Each family has its own lore and recipe for a good Bolognese Ragout – but rest assured, no Italian grandma would ever put cream into it. Simple whole milk will do the trick and give you a smooth sauce.
The traditional recipe for the bolognese ragout, which you will find below, has been filed at the Chamber of Commerce of Bologna on the 17th October, 1982.
Serves: 4 | Preparation time: 30 mins | Cooking time: 3 to 4 hours
- Minced beef: 250 g
- Minced pork: 150 g
- Unsmoked Pancetta (Pork belly) : 100 g
- Carrots: 1
- Celery: 1 stalk
- Onions: 1
- Meat broth: 250 ml
- Tomato Sauce: 500 ml
- Tomato Paste: 2 tablespoons
- White or Red wine, a glass
- Milk, whole: a glass
- Extra virgin olive oil (EVOO): 2 tbsp
- Unsalted butter: 20 g
- Salt and pepper: to taste
Tip: Traditionally, this ragout has been prepared into earthenware pots – but a normal pot will work just as well.

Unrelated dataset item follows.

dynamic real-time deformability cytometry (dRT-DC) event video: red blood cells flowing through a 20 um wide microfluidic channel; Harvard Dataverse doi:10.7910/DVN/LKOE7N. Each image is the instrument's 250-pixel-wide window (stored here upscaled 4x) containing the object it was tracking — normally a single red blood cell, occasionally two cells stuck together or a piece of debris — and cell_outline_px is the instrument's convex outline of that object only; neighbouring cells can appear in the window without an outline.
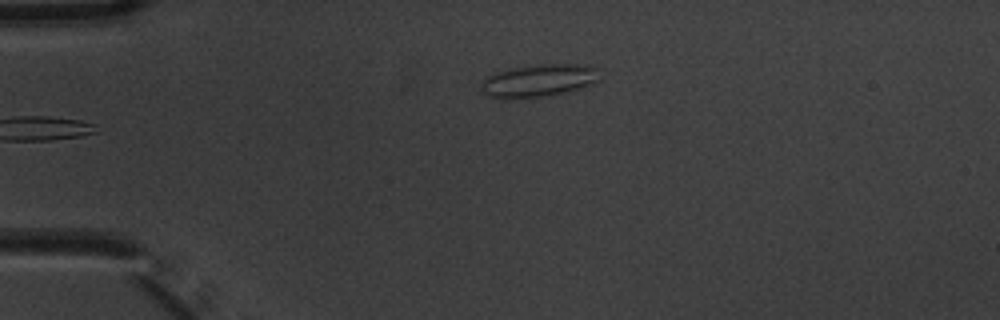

Start making soffritto: finely chop the carrots, celery and onions. Set aside. Dice pancetta. Heat up 2 tbsp of Evoo and butter in a pot, add soffritto and stir-fry for about 10 minutes, stirring them constantly to make sure they don’t burn. Add pancetta and cook for a further 5 minutes umtil crisp. Add both beef and pork minced meat and cook for another 10 mins or until the meat has dried out.
Turn up the heat, pour in the wine and leave it to simmer over high heat until the wine has completely evaporated.
Tip: Make sure to turn up the heat, or the wine will take too long to evaporate and its taste will overpower the meat’s.
Turn down the heat, add the tomato sauce along with tomato paste, stirring with a wooden spoon to amalgamate. Bring to the boil, cover partially with a lid, stirring from time to time and whilst the sauce is still cooking, pour in the milk and season with salt and black pepper to taste. Cook for at least 3 hours or even 4.
Tip: Some people like to add the milk only at the end of cooking once the sauce is removed from the stove. Try it out in both versions and choose what you prefer!
You can prepare this ragout in advance and then warm it up when needed. Keep it in the fridge, covered with clingfilm, for a maximum of 3 days.